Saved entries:

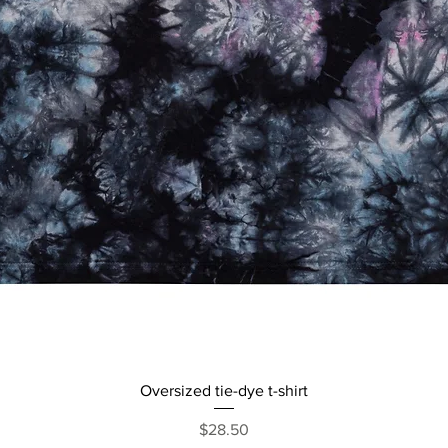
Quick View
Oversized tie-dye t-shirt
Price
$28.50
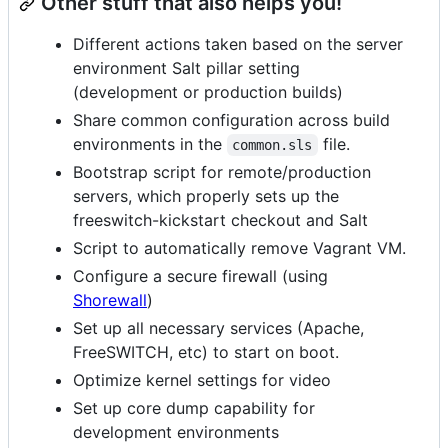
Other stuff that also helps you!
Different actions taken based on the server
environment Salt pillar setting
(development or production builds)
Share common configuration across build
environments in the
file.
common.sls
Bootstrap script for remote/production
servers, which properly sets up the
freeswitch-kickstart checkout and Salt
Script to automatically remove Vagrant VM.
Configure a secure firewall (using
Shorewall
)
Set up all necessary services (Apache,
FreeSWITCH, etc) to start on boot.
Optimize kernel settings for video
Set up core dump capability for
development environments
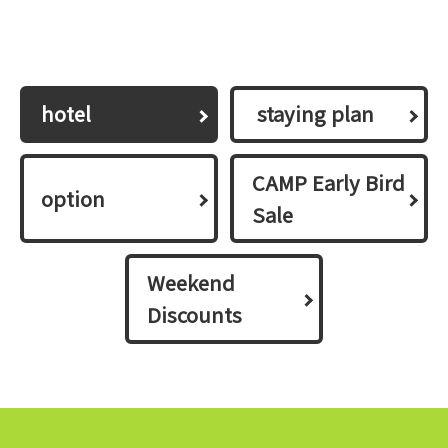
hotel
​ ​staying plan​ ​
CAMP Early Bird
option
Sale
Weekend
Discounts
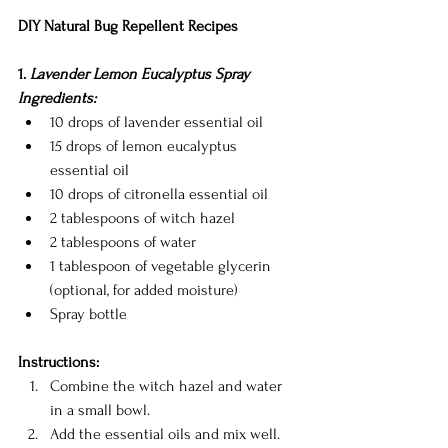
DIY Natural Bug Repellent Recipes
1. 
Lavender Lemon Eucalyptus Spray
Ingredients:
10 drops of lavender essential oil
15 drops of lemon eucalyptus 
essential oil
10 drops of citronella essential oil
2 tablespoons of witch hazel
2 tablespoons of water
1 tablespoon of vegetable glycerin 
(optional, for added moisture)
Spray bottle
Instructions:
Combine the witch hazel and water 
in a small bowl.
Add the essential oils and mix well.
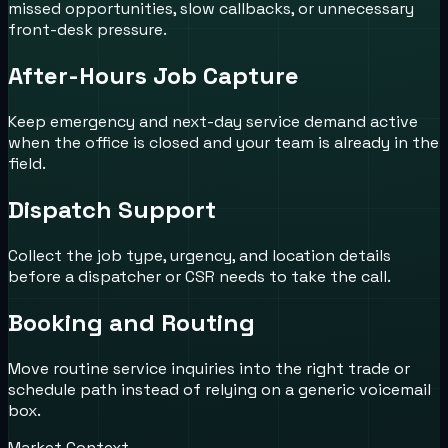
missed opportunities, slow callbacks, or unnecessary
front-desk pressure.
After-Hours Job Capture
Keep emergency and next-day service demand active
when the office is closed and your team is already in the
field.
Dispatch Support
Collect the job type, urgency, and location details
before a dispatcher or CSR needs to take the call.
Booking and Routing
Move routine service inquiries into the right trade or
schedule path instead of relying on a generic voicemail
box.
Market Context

--

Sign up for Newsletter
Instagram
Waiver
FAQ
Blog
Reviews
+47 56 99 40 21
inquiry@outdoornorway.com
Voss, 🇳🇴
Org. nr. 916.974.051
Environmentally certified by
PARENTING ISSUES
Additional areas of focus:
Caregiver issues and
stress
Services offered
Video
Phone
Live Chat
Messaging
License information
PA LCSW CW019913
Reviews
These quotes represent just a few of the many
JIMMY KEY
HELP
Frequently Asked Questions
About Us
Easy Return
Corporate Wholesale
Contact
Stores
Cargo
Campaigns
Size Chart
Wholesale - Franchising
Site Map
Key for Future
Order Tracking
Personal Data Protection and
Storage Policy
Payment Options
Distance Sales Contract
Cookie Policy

...

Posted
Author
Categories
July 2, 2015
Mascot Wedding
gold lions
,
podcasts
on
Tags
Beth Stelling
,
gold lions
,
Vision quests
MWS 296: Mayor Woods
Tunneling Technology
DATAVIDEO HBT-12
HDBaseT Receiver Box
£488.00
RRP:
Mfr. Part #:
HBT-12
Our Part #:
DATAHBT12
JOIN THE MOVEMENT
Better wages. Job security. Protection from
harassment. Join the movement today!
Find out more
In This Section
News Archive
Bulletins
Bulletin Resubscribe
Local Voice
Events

### Your objective
Print an exact copy of the lines above, from the one containing "Different actions taken based on the server" through the one containing "Market Context", and leave out the pictures.

### Your solution
Different actions taken based on the server
environment Salt pillar setting
(development or production builds)
Share common configuration across build
environments in the
file.
common.sls
Bootstrap script for remote/production
servers, which properly sets up the
freeswitch-kickstart checkout and Salt
Script to automatically remove Vagrant VM.
Configure a secure firewall (using
Shorewall
)
Set up all necessary services (Apache,
FreeSWITCH, etc) to start on boot.
Optimize kernel settings for video
Set up core dump capability for
development environments
hotel
​ ​staying plan​ ​
CAMP Early Bird
option
Sale
Weekend
Discounts
DIY Natural Bug Repellent Recipes
1. 
Lavender Lemon Eucalyptus Spray
Ingredients:
10 drops of lavender essential oil
15 drops of lemon eucalyptus 
essential oil
10 drops of citronella essential oil
2 tablespoons of witch hazel
2 tablespoons of water
1 tablespoon of vegetable glycerin 
(optional, for added moisture)
Spray bottle
Instructions:
Combine the witch hazel and water 
in a small bowl.
Add the essential oils and mix well.
missed opportunities, slow callbacks, or unnecessary
front-desk pressure.
After-Hours Job Capture
Keep emergency and next-day service demand active
when the office is closed and your team is already in the
field.
Dispatch Support
Collect the job type, urgency, and location details
before a dispatcher or CSR needs to take the call.
Booking and Routing
Move routine service inquiries into the right trade or
schedule path instead of relying on a generic voicemail
box.
Market Context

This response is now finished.